KUGR
- Green River, Wyoming; United States;
- Broadcast area: Green River, Wyoming
- Frequency: 1490 kHz
- Branding: 1490 AM KUGR

Programming
- Format: Adult contemporary/Talk
- Affiliations: Westwood One, CBS News Radio

Ownership
- Owner: Wagonwheel Communications Corporation; (Alan Harris);
- Sister stations: KFRZ, KYCS, KZWB, KFZE

History
- First air date: September 26, 1976
- Call sign meaning: Cougar

Technical information
- Licensing authority: FCC
- Facility ID: 70698
- Class: C
- Power: 1,000 watts (unlimited)
- Transmitter coordinates: 41°30′56″N 109°26′11″W﻿ / ﻿41.51556°N 109.43639°W
- Translator: 104.9 K285FG (Rock Springs)

Links
- Public license information: Public file; LMS;
- Webcast: Listen live
- Website: theradionetwork.net

= KUGR =

KUGR's tower located east of the city.

KUGR's studios in Green River

Logo of KUGR, until the addition of Translator, 104.9 K285FG in Rock Springs, Wyoming (on September 27, 2013)

KUGR is a radio station located in Green River, Wyoming operating on 1490 AM. It carries a soft adult contemporary and talk format. The station is owned by Wagonwheel Communications Corporation. KUGR won the Wyoming Association of Broadcasters board "Station of the Year" award in 2006.

==History==
KUGR station signed on in 1976. The station's license was applied for by William Simms, who originally wanted to put a station on the air in Green River in the 1960s. The station was purchased from William by manager Al Harris in 1978. The station added a translator on 104.9 FM in 2008.

The station part of "The Radio Network", which includes FM sister stations KFRZ 92.1 FM, KYCS 95.1 FM and KZWB 97.9 FM which came on air in 2005. The station added a new sister in 2013 in Daniel, Wyoming, known as KFZE. The station carries Wyoming Cowboys football and basketball games throughout the season.
In some years, the station plays music synchronized during the Independence Day fireworks show in Green River.

In the past, the station assisted with fundraising efforts for Cowboys Against Cancer, an all-volunteer charity helping rural cancer patients.

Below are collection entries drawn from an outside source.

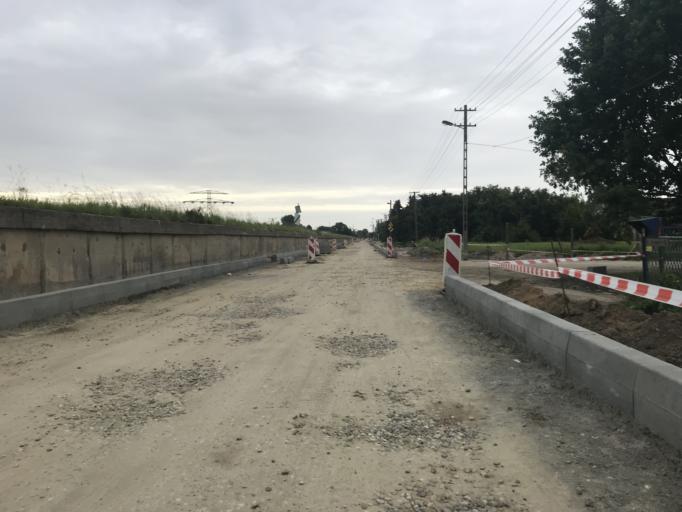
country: PL
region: Pomeranian Voivodeship
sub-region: Gdansk
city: Gdansk
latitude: 54.3436
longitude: 18.6822
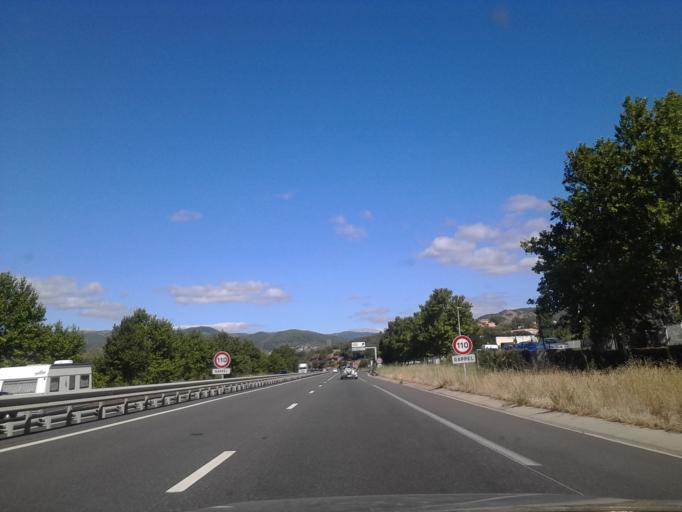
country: FR
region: Languedoc-Roussillon
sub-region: Departement de l'Herault
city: Lodeve
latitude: 43.6889
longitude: 3.3532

==Coverage and signal strength==
KUGR broadcasts a one thousand watt signal day and night. The signal covers much of Sweetwater County and has been heard even farther distances. The frequency KUGR operates on (1490 kHz) is classified as a local type station by the Federal Communications Commission (FCC), which means outside of Sweetwater County during the evening, KUGR will be competing with many other stations on the same frequency. KUGR is well known throughout the county and is a popular station thanks to its programming and variety. The station is recommended by the City of Green River as a means of information during severe weather or otherwise.

==Translator==
KUGR operates a low power translator station, broadcasting from Wilkins Peak. This station is known as K285FG and has since 2008 been operating on 104.9 FM. K285FG broadcasts 250 watts. The translator station is currently simulcasting all of the AM programming on FM.

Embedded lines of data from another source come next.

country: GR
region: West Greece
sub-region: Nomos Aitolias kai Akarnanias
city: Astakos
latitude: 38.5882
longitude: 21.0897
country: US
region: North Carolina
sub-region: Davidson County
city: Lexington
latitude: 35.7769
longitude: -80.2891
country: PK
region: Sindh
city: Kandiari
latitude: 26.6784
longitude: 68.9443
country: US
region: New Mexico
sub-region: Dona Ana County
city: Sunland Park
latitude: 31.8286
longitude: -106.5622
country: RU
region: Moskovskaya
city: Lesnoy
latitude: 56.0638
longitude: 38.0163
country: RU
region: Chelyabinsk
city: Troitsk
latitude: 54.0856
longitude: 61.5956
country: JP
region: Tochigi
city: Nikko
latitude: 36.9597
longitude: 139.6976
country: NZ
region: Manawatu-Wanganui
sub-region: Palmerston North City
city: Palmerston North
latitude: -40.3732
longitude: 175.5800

While not as powerful as its larger sister stations, such as KYCS, KFZE, and KFRZ, the signal of the translator is audible throughout most of Sweetwater County, and into parts of Uinta County to the east. The translator's coverage area mimics its parent station, as both achieve relatively the same distance, except during the evening hours when skywave radio propagation is present for KUGR.